By week eleven, she wants to know which customer accounts have the highest service variance, places where the same account gets very different schedules across weeks for no clear reason. By week twelve, she wants the agent to flag drivers whose performance is drifting in a way that might predict turnover (which costs us $12,000 per driver to replace). By week thirteen, she is asking whether the agent can suggest pricing adjustments for accounts whose service profile has changed since contract signing.
We did not anticipate any of these requests. They are emergent from her using the system in her actual job for ten weeks. Each one becomes a new evaluation axis, a new resource the agent learns to optimize for, a new dimension along which the customer is shaping the product.
This is what we meant when we wrote that the eval function is the product. After 100 days, the eval function has eleven axes. It started with four. The seven new axes are the product Maria built with us, by using us, in the only way agent-native products actually get built.
Day 100
Day 100 is on a Wednesday in late August. Nothing particular happens that day.
Maria approves the morning schedules in seven minutes, where it used to take her ninety. She spends the rest of the morning talking to the new junior dispatcher about what to look for in next week's routes. She has lunch. She handles three customer service calls. She leaves at four.
On her way out, she stops by the dispatcher console and pulls up the agent's evolution log. The agent has committed forty-three cycles in 100 days. Most of them are small. A handful are significant. None of them have caused a regression that Maria could not have caught and rolled back from the decision log. Maria scrolls through them the way you would scroll through your own commit history at the end of a long project.
She stops on cycle 28, which was the one in week six where the agent figured out how to handle driver call-outs. She had been worried about that one. It had worked. She moves on.

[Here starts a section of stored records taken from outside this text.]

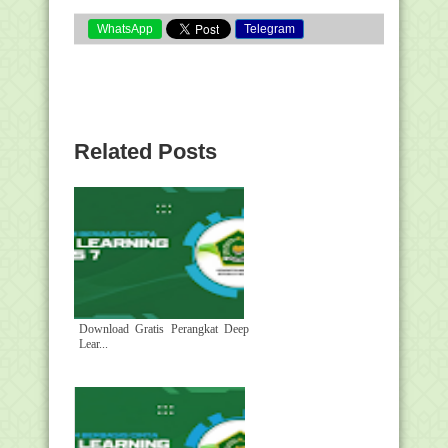
WhatsApp
Telegram
Related Posts
Download Gratis Perangkat Deep
Lear...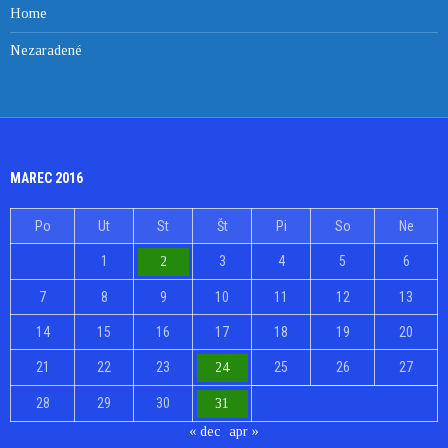
Home
Nezaradené
MAREC 2016
Po
Ut
St
Št
Pi
So
Ne
1
3
4
5
6
2
7
8
9
10
11
12
13
14
15
16
17
18
19
20
21
22
23
25
26
27
24
28
29
30
31
« dec
apr »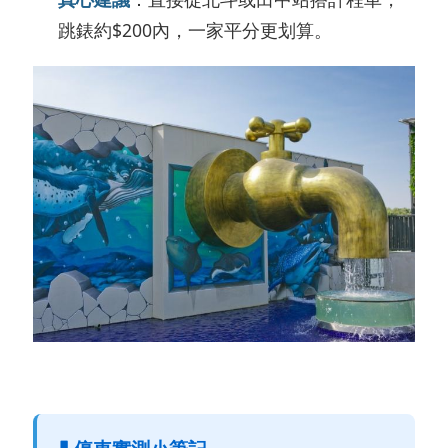
跳錶約$200內，一家平分更划算。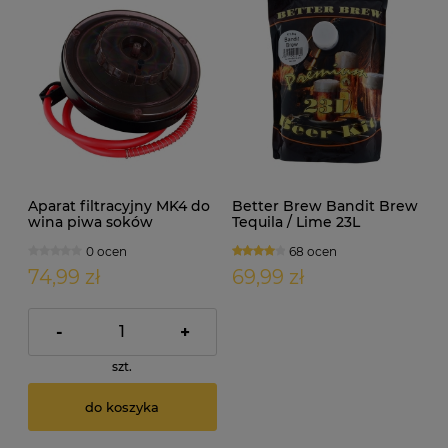
Aparat filtracyjny MK4 do
Better Brew Bandit Brew
wina piwa soków
Tequila / Lime 23L
0 ocen
68 ocen
74,99 zł
69,99 zł
-
+
szt.
do koszyka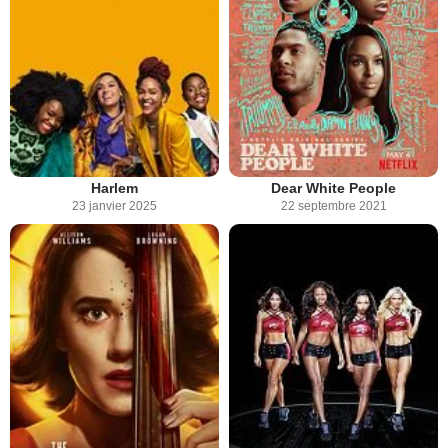
Harlem
Dear White People
23 janvier 2025
22 septembre 2021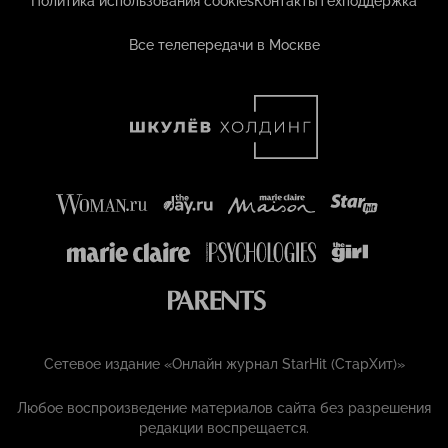
Политика использования cookies
Контакты
Техподдержка
Все телепередачи в Москве
Сетевое издание «Онлайн журнал StarHit (СтарХит)»
Любое воспроизведение материалов сайта без разрешения
редакции воспрещается.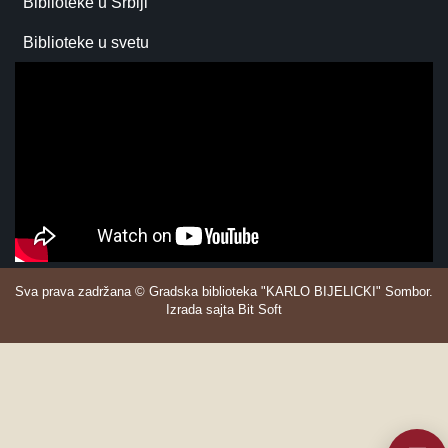
Biblioteke u Srbiji
Biblioteke u svetu
Sva prava zadržana © Gradska biblioteka "KARLO BIJELICKI" Sombor.
Izrada sajta Bit Soft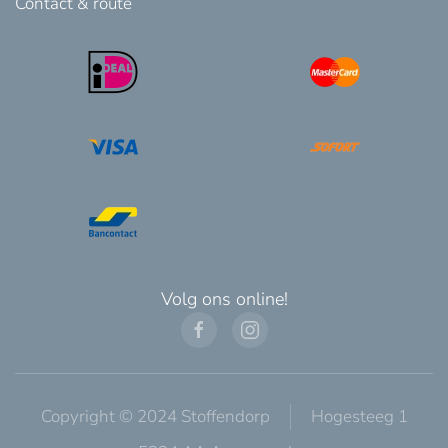
Contact & route
Volg ons online!
Copyright © 2024 Stoffendorp
Hogesteeg 1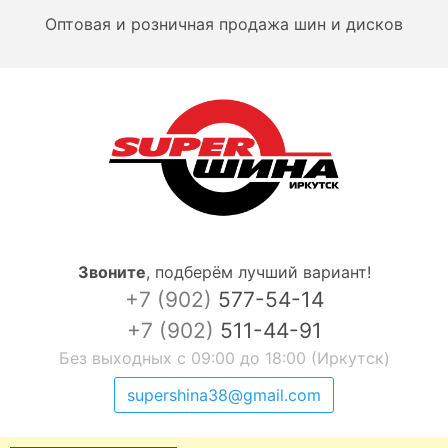
Оптовая и розничная продажа шин и дисков
Звоните
,
подберём лучший вариант!
+7 (902)
577-54-14
+7 (902)
511-44-91
Без выходных с 09:00 до 18:00 (Иркутск)
supershina38@gmail.com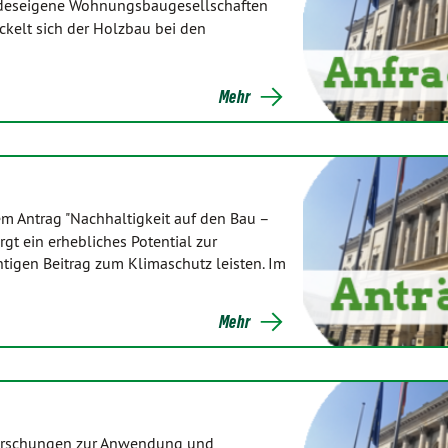
ndeseigene Wohnungsbaugesellschaften
ckelt sich der Holzbau bei den
Mehr
rem Antrag "Nachhaltigkeit auf den Bau –
rgt ein erhebliches Potential zur
igen Beitrag zum Klimaschutz leisten. Im
Mehr
Forschungen zur Anwendung und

This is the deployment that we set out to ship on day one. It does not feel like a finish line. There is no party. There is just a dispatcher who can now do her job in three hours instead of nine, with an agent that does the rest, with a decision log that explains every choice, and an eval function that the customer authored by correcting the agent's mistakes for fourteen weeks.

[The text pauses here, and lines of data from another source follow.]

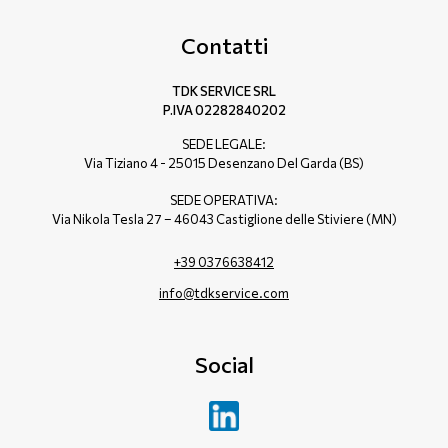
Contatti
TDK SERVICE SRL
P.IVA 02282840202
SEDE LEGALE:
Via Tiziano 4 - 25015 Desenzano Del Garda (BS)
SEDE OPERATIVA:
Via Nikola Tesla 27 – 46043 Castiglione delle Stiviere (MN)
+39 0376638412
info@tdkservice.com
Social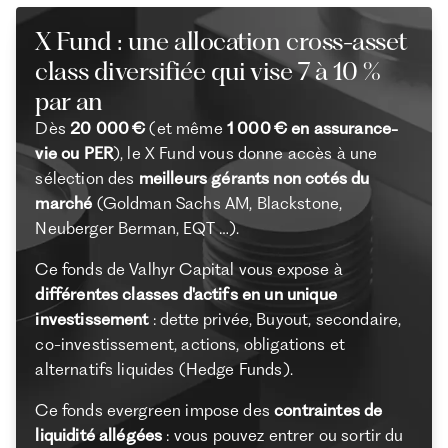
X Fund : une allocation cross-asset
class diversifiée qui vise 7 à 10 %
par an
Dès
20 000 €
(et même
1 000 € en assurance-
vie ou PER
), le X Fund vous donne accès à une
sélection des
meilleurs gérants non cotés du
marché
(Goldman Sachs AM, Blackstone,
Neuberger Berman, EQT …).
Ce fonds de Valhyr Capital vous expose à
différentes classes d'actifs en un unique
investissement
: dette privée, Buyout, secondaire,
co-investissement, actions, obligations et
alternatifs liquides (Hedge Funds).
Ce fonds evergreen impose des
contraintes de
liquidité allégées
: vous pouvez entrer ou sortir du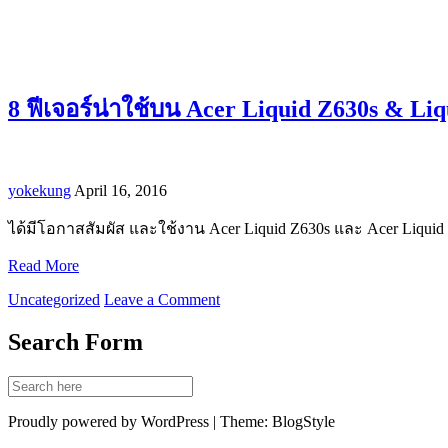
8 ฟีเจอร์น่าใช้บน Acer Liquid Z630s & Li
yokekung
April 16, 2016
ได้มีโอกาสสัมผัส และใช้งาน Acer Liquid Z630s และ Acer Liqui
Read More
Uncategorized
Leave a Comment
Search Form
Proudly powered by WordPress | Theme: BlogStyle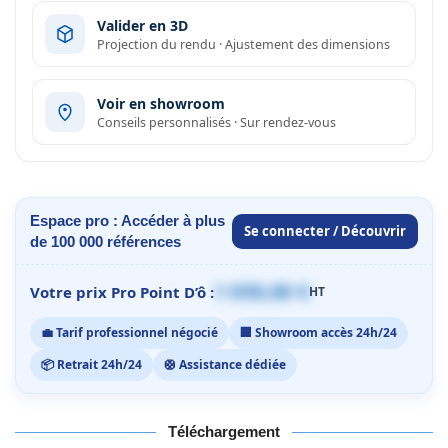
Valider en 3D
Projection du rendu · Ajustement des dimensions
Voir en showroom
Conseils personnalisés · Sur rendez-vous
Espace pro : Accéder à plus
Se connecter / Découvrir
de 100 000 références
1 059,00 €
Votre prix Pro Point D’ô :
HT
💼 Tarif professionnel négocié
🏢 Showroom accès 24h/24
📦 Retrait 24h/24
🛟 Assistance dédiée
Téléchargement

Maria does not know the agent has now self-evolved more times than the experiment ever ran. She does not know the eval function has tripled. She does not know that what we shipped to her is, by every technical measure, a different system than the one she started with on day one.
What she knows is that the schedules are usually right, the system tells her when they are not, and her shoulders do not hurt at the end of the day the way they used to.That is the outcome that matters.

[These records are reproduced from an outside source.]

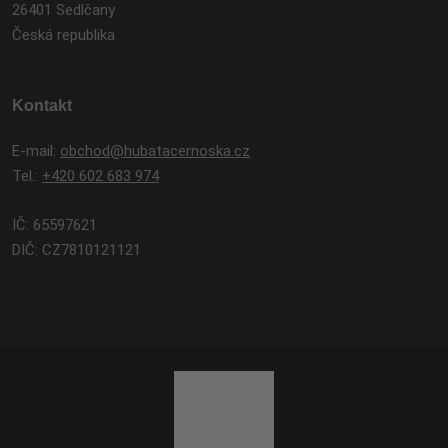
26401 Sedlčany
Česká republika
Kontakt
E-mail:
obchod@hubatacernoska.cz
Tel.:
+420 602 683 974
IČ: 65597621
DIČ: CZ7810121121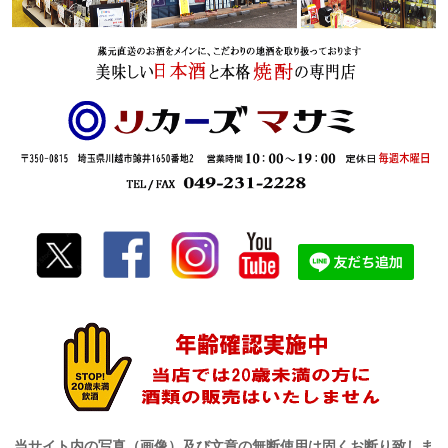
当サイト内の写真（画像）及び文章の無断使用は固くお断り致しま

The experiment proved the mechanism. The math is clean. In production the eval function is not fixed, the customer is not patient, and the deployment timeline is measured in whether Maria is still here in week thirteen.
She is. The system she operates is one she helped build, by correcting it, by extending it, by trusting it incrementally as it earned the trust. The agent did not arrive on day one. It arrived on day one hundred. Everything between those two dates was the deployment.
If you are building a self-evolving agent for a real business, this is the work. The mechanism is the easy part. The first 100 days are the hard part. They are also the only part that decides whether the next thousand days happen.